Available data →
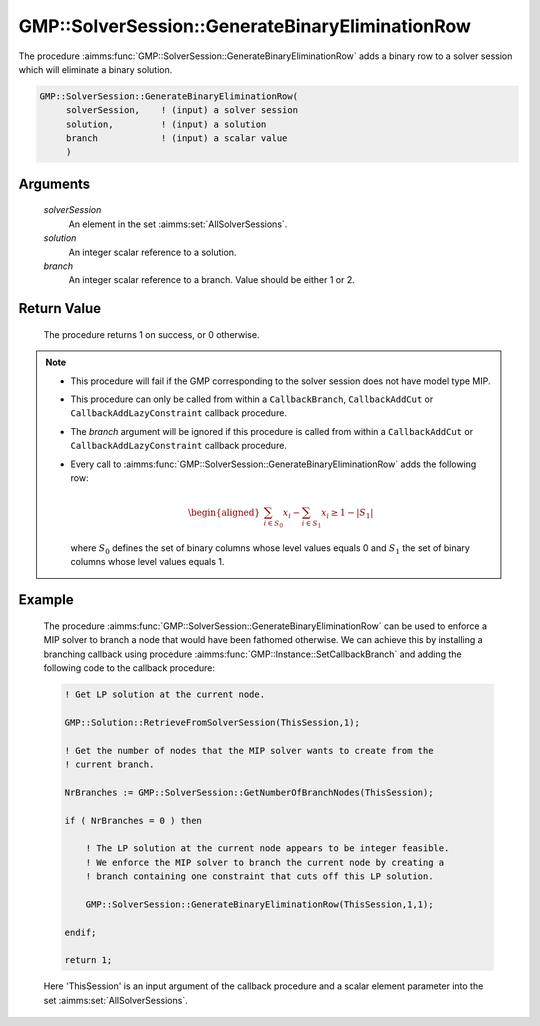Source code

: .. aimms:procedure:: GMP::SolverSession::GenerateBinaryEliminationRow(solverSession, solution, branch)

.. _GMP::SolverSession::GenerateBinaryEliminationRow:

GMP::SolverSession::GenerateBinaryEliminationRow
================================================

The procedure :aimms:func:`GMP::SolverSession::GenerateBinaryEliminationRow` adds
a binary row to a solver session which will eliminate a binary solution.

.. code-block:: aimms

    GMP::SolverSession::GenerateBinaryEliminationRow(
         solverSession,    ! (input) a solver session
         solution,         ! (input) a solution
         branch            ! (input) a scalar value
         )

Arguments
---------

    *solverSession*
        An element in the set :aimms:set:`AllSolverSessions`.

    *solution*
        An integer scalar reference to a solution.

    *branch*
        An integer scalar reference to a branch. Value should be either 1 or 2.

Return Value
------------

    The procedure returns 1 on success, or 0 otherwise.

.. note::

    -  This procedure will fail if the GMP corresponding to the solver
       session does not have model type MIP.

    -  This procedure can only be called from within a ``CallbackBranch``,
       ``CallbackAddCut`` or ``CallbackAddLazyConstraint`` callback
       procedure.

    -  The *branch* argument will be ignored if this procedure is called
       from within a ``CallbackAddCut`` or ``CallbackAddLazyConstraint``
       callback procedure.

    -  Every call to :aimms:func:`GMP::SolverSession::GenerateBinaryEliminationRow`
       adds the following row:

       .. math::
          \begin{aligned}
           \sum_{i\in S_{0}} x_i - \sum_{i\in S_{1}} x_i \geq 1 - |S_{1}|  \end{aligned}

       \ where :math:`S_{0}` defines the set of binary columns whose level
       values equals 0 and :math:`S_{1}` the set of binary columns whose
       level values equals 1.

Example
-------

    The procedure :aimms:func:`GMP::SolverSession::GenerateBinaryEliminationRow` can
    be used to enforce a MIP solver to branch a node that would have been
    fathomed otherwise. We can achieve this by installing a branching
    callback using procedure :aimms:func:`GMP::Instance::SetCallbackBranch` and adding
    the following code to the callback procedure: 

    .. code-block:: aimms

               ! Get LP solution at the current node.

               GMP::Solution::RetrieveFromSolverSession(ThisSession,1);

               ! Get the number of nodes that the MIP solver wants to create from the
               ! current branch.

               NrBranches := GMP::SolverSession::GetNumberOfBranchNodes(ThisSession);

               if ( NrBranches = 0 ) then

                   ! The LP solution at the current node appears to be integer feasible.
                   ! We enforce the MIP solver to branch the current node by creating a
                   ! branch containing one constraint that cuts off this LP solution.

                   GMP::SolverSession::GenerateBinaryEliminationRow(ThisSession,1,1);

               endif;
               
               return 1;

    Here
    'ThisSession' is an input argument of the callback procedure and a
    scalar element parameter into the set :aimms:set:`AllSolverSessions`.

.. seealso::

    The routines :aimms:func:`GMP::Instance::AddIntegerEliminationRows`, :aimms:func:`GMP::Instance::SetCallbackAddCut`, :aimms:func:`GMP::Instance::SetCallbackBranch`, :aimms:func:`GMP::Instance::SetCallbackAddLazyConstraint` and :aimms:func:`GMP::SolverSession::GetNumberOfBranchNodes`.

Exercise details →
Retype the data word for word, please, and keep the images out.

Result →
Source code

: .. aimms:procedure:: GMP::SolverSession::GenerateBinaryEliminationRow(solverSession, solution, branch)

.. _GMP::SolverSession::GenerateBinaryEliminationRow:

GMP::SolverSession::GenerateBinaryEliminationRow
================================================

The procedure :aimms:func:`GMP::SolverSession::GenerateBinaryEliminationRow` adds
a binary row to a solver session which will eliminate a binary solution.

.. code-block:: aimms

    GMP::SolverSession::GenerateBinaryEliminationRow(
         solverSession,    ! (input) a solver session
         solution,         ! (input) a solution
         branch            ! (input) a scalar value
         )

Arguments
---------

    *solverSession*
        An element in the set :aimms:set:`AllSolverSessions`.

    *solution*
        An integer scalar reference to a solution.

    *branch*
        An integer scalar reference to a branch. Value should be either 1 or 2.

Return Value
------------

    The procedure returns 1 on success, or 0 otherwise.

.. note::

    -  This procedure will fail if the GMP corresponding to the solver
       session does not have model type MIP.

    -  This procedure can only be called from within a ``CallbackBranch``,
       ``CallbackAddCut`` or ``CallbackAddLazyConstraint`` callback
       procedure.

    -  The *branch* argument will be ignored if this procedure is called
       from within a ``CallbackAddCut`` or ``CallbackAddLazyConstraint``
       callback procedure.

    -  Every call to :aimms:func:`GMP::SolverSession::GenerateBinaryEliminationRow`
       adds the following row:

       .. math::
          \begin{aligned}
           \sum_{i\in S_{0}} x_i - \sum_{i\in S_{1}} x_i \geq 1 - |S_{1}|  \end{aligned}

       \ where :math:`S_{0}` defines the set of binary columns whose level
       values equals 0 and :math:`S_{1}` the set of binary columns whose
       level values equals 1.

Example
-------

    The procedure :aimms:func:`GMP::SolverSession::GenerateBinaryEliminationRow` can
    be used to enforce a MIP solver to branch a node that would have been
    fathomed otherwise. We can achieve this by installing a branching
    callback using procedure :aimms:func:`GMP::Instance::SetCallbackBranch` and adding
    the following code to the callback procedure: 

    .. code-block:: aimms

               ! Get LP solution at the current node.

               GMP::Solution::RetrieveFromSolverSession(ThisSession,1);

               ! Get the number of nodes that the MIP solver wants to create from the
               ! current branch.

               NrBranches := GMP::SolverSession::GetNumberOfBranchNodes(ThisSession);

               if ( NrBranches = 0 ) then

                   ! The LP solution at the current node appears to be integer feasible.
                   ! We enforce the MIP solver to branch the current node by creating a
                   ! branch containing one constraint that cuts off this LP solution.

                   GMP::SolverSession::GenerateBinaryEliminationRow(ThisSession,1,1);

               endif;
               
               return 1;

    Here
    'ThisSession' is an input argument of the callback procedure and a
    scalar element parameter into the set :aimms:set:`AllSolverSessions`.

.. seealso::

    The routines :aimms:func:`GMP::Instance::AddIntegerEliminationRows`, :aimms:func:`GMP::Instance::SetCallbackAddCut`, :aimms:func:`GMP::Instance::SetCallbackBranch`, :aimms:func:`GMP::Instance::SetCallbackAddLazyConstraint` and :aimms:func:`GMP::SolverSession::GetNumberOfBranchNodes`.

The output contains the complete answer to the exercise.